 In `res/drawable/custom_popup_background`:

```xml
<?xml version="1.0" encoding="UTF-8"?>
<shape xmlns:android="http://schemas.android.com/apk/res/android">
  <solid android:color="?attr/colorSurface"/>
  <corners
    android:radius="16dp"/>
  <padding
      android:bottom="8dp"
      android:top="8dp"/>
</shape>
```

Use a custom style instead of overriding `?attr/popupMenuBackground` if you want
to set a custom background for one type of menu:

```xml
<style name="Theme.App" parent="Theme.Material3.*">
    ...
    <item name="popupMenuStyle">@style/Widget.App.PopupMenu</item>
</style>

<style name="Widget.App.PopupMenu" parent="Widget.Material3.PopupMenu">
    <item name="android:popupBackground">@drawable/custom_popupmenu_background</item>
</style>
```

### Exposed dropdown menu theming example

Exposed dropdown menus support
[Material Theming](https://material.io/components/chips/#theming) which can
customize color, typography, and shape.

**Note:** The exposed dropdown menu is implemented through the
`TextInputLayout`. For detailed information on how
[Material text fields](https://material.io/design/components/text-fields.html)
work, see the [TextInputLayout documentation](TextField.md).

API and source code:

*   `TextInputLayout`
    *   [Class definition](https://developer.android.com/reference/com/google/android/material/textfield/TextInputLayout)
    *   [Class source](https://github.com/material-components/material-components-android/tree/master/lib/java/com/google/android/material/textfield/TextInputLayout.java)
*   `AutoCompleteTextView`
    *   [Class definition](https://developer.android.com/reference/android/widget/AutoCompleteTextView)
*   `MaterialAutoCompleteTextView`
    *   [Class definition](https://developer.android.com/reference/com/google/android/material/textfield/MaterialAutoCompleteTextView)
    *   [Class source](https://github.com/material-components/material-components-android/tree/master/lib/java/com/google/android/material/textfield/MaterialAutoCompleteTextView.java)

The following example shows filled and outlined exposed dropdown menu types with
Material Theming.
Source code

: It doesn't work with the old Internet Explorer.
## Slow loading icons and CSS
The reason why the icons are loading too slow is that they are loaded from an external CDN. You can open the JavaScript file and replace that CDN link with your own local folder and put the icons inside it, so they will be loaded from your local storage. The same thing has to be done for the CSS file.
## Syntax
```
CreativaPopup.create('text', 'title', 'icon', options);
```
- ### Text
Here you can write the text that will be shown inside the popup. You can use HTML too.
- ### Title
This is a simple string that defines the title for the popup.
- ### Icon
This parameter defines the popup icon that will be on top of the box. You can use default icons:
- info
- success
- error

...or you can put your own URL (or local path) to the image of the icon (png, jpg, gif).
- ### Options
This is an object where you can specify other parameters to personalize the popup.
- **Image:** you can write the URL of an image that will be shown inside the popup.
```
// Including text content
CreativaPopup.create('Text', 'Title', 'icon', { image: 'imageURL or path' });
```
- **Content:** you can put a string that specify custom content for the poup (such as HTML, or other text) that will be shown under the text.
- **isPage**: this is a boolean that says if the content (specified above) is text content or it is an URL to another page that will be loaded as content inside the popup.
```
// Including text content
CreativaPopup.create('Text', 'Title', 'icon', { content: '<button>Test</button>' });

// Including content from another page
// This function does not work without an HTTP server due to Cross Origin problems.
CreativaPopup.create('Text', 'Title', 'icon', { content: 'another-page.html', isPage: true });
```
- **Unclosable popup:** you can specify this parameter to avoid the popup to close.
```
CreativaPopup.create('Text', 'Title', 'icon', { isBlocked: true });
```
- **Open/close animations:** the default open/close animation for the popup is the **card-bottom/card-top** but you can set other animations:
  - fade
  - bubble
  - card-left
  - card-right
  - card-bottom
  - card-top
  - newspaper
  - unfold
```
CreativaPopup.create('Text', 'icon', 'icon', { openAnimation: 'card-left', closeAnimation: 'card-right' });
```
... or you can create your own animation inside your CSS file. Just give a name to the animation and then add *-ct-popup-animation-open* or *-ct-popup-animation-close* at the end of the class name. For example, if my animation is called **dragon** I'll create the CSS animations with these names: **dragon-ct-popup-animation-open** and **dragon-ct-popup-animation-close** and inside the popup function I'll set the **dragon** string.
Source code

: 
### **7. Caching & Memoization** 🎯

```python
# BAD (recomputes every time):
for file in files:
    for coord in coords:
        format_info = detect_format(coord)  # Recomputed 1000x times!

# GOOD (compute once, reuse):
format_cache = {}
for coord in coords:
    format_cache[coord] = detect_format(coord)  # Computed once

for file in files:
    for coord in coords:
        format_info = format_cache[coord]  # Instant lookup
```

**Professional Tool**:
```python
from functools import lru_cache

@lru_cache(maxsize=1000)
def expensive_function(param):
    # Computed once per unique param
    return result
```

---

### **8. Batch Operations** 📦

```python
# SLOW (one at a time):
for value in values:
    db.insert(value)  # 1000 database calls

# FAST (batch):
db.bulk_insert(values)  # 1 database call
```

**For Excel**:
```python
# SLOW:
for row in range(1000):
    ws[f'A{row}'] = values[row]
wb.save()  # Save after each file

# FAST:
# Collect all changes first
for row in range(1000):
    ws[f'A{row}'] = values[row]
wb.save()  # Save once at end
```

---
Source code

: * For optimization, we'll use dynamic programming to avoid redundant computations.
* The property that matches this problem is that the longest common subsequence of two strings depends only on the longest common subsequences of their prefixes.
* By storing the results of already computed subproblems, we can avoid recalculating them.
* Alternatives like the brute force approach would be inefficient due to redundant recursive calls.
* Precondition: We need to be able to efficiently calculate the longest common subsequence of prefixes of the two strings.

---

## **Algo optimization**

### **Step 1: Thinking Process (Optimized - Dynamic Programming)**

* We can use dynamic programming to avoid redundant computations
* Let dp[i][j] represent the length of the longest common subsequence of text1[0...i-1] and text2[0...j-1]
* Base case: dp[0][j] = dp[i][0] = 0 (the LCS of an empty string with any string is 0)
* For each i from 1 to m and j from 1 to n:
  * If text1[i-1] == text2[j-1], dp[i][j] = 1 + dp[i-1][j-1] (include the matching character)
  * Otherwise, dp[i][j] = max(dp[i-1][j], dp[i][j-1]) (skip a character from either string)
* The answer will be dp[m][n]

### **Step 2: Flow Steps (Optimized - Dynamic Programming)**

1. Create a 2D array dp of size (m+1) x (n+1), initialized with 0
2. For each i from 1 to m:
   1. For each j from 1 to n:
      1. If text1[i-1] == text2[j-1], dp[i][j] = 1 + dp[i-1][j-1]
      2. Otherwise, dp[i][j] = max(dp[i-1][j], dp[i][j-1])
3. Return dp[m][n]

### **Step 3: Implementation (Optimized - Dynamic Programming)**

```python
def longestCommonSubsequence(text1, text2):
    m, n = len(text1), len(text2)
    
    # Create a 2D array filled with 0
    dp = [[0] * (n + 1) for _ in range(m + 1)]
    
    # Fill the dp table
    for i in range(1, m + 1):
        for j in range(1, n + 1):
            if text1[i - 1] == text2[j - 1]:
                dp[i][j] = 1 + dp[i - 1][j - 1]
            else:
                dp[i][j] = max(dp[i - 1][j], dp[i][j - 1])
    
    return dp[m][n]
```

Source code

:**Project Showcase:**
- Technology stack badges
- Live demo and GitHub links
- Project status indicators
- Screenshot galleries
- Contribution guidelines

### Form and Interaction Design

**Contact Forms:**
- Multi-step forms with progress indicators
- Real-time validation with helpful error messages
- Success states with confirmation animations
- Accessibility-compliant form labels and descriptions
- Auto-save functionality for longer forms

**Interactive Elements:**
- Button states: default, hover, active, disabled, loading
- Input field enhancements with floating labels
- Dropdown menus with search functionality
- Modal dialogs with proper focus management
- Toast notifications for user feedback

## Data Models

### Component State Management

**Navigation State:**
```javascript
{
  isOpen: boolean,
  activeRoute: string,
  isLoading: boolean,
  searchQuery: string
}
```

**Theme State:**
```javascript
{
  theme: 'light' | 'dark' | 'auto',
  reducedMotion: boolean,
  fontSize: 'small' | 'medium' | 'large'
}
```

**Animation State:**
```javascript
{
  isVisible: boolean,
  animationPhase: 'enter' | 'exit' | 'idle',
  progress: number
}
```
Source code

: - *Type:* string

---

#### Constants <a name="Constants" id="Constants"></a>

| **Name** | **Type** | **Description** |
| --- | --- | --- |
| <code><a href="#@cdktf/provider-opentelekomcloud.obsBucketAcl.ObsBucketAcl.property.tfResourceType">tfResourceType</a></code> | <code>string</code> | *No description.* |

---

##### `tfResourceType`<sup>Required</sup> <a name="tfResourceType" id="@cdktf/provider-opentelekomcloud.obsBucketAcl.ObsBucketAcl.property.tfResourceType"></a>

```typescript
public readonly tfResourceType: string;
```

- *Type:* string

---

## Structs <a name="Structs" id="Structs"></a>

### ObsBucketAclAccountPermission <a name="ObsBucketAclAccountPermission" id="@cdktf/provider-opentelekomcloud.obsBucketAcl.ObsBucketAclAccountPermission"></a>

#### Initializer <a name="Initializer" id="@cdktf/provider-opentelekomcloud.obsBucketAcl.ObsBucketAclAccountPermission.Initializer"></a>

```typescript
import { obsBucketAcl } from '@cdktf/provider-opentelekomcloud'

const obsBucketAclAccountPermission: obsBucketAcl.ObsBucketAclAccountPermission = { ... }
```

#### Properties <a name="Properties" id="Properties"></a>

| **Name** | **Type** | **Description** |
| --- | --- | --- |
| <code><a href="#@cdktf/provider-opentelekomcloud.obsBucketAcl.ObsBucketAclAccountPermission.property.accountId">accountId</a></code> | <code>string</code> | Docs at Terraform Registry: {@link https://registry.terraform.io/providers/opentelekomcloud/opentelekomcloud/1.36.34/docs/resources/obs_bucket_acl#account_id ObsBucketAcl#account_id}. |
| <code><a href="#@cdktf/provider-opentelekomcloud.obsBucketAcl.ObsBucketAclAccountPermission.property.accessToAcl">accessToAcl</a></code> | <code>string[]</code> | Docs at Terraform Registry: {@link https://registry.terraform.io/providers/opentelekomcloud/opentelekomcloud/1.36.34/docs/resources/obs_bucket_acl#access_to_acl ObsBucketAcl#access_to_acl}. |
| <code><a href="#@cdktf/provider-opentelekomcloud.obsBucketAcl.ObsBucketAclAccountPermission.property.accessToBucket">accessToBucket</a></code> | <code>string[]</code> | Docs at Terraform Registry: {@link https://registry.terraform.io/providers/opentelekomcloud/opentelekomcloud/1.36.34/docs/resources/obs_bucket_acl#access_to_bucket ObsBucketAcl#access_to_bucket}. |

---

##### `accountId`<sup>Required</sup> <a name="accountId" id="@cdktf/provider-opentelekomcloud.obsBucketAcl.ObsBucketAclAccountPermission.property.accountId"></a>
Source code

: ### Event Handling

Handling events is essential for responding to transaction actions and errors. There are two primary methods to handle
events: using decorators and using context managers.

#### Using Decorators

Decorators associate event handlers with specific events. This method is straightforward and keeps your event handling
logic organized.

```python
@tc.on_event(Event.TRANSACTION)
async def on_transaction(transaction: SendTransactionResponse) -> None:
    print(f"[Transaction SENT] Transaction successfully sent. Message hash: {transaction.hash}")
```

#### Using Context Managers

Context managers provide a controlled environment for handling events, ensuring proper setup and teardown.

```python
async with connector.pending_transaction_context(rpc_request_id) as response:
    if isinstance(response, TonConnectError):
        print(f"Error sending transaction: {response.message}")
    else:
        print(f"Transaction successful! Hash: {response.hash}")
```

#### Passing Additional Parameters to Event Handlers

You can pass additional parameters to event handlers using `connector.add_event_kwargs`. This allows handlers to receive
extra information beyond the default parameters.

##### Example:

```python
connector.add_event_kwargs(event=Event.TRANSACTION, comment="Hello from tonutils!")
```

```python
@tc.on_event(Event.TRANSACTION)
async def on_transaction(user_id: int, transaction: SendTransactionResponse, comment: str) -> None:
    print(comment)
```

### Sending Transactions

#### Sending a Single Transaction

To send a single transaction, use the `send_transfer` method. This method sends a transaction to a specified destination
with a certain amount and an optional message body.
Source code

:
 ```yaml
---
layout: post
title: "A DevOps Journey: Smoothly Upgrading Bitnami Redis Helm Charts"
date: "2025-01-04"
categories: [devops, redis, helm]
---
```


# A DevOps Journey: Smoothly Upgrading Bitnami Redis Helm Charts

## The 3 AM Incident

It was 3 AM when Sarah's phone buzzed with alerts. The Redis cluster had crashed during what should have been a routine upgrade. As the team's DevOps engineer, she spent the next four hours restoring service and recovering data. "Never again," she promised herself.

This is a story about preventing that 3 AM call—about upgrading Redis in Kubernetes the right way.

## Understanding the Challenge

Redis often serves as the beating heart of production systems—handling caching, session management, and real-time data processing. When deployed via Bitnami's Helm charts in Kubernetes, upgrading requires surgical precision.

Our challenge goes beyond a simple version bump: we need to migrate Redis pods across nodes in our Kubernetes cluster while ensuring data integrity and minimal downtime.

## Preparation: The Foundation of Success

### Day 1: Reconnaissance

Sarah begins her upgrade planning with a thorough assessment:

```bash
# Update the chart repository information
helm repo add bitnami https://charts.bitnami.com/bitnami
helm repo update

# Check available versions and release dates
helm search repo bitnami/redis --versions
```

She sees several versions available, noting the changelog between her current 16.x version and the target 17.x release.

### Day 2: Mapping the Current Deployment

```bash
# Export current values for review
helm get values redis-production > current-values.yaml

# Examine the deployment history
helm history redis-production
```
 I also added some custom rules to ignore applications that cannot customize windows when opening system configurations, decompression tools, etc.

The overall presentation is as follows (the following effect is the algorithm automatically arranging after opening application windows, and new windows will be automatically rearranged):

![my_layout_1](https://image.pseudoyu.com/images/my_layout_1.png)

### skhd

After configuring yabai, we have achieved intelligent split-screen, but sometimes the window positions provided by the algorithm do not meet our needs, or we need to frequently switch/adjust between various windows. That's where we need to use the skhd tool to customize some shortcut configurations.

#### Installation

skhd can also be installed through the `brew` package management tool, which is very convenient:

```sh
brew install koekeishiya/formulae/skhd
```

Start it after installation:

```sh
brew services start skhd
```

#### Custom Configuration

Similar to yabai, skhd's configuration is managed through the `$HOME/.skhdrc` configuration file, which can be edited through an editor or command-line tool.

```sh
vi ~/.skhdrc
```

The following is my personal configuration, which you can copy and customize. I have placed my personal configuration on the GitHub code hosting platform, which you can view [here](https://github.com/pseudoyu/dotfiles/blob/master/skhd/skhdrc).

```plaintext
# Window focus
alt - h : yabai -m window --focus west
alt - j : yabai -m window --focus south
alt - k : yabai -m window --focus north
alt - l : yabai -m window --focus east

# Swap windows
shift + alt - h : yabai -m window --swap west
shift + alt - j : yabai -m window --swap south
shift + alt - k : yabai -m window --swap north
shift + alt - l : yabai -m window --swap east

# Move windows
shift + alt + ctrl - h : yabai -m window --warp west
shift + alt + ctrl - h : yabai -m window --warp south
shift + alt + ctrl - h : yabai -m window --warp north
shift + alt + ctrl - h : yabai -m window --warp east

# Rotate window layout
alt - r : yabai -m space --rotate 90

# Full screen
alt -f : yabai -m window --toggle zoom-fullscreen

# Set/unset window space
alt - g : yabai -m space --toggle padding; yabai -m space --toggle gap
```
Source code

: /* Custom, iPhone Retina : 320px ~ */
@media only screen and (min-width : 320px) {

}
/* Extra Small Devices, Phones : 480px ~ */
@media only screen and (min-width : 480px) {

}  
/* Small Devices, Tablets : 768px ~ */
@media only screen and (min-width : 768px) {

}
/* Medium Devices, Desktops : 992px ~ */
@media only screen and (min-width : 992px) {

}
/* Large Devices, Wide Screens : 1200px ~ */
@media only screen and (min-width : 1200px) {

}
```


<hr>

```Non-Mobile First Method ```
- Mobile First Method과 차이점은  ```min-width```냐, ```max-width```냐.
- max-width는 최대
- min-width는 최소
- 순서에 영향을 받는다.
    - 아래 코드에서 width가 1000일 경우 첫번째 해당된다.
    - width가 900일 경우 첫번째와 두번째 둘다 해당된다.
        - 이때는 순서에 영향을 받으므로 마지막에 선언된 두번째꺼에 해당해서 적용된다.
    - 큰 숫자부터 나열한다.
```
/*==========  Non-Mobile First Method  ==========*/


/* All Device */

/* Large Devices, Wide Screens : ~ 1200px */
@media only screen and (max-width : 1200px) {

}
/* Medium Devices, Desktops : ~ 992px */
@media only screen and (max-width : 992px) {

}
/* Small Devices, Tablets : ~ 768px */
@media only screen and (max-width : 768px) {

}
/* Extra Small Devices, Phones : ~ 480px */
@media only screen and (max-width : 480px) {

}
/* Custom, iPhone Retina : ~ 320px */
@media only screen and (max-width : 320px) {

********************

▶ [What the task asks] Which lines above include "once"? Show each of them by copying it.

▶ [Answer space]
# GOOD (compute once, reuse):
    format_cache[coord] = detect_format(coord)  # Computed once
    # Computed once per unique param
wb.save()  # Save once at end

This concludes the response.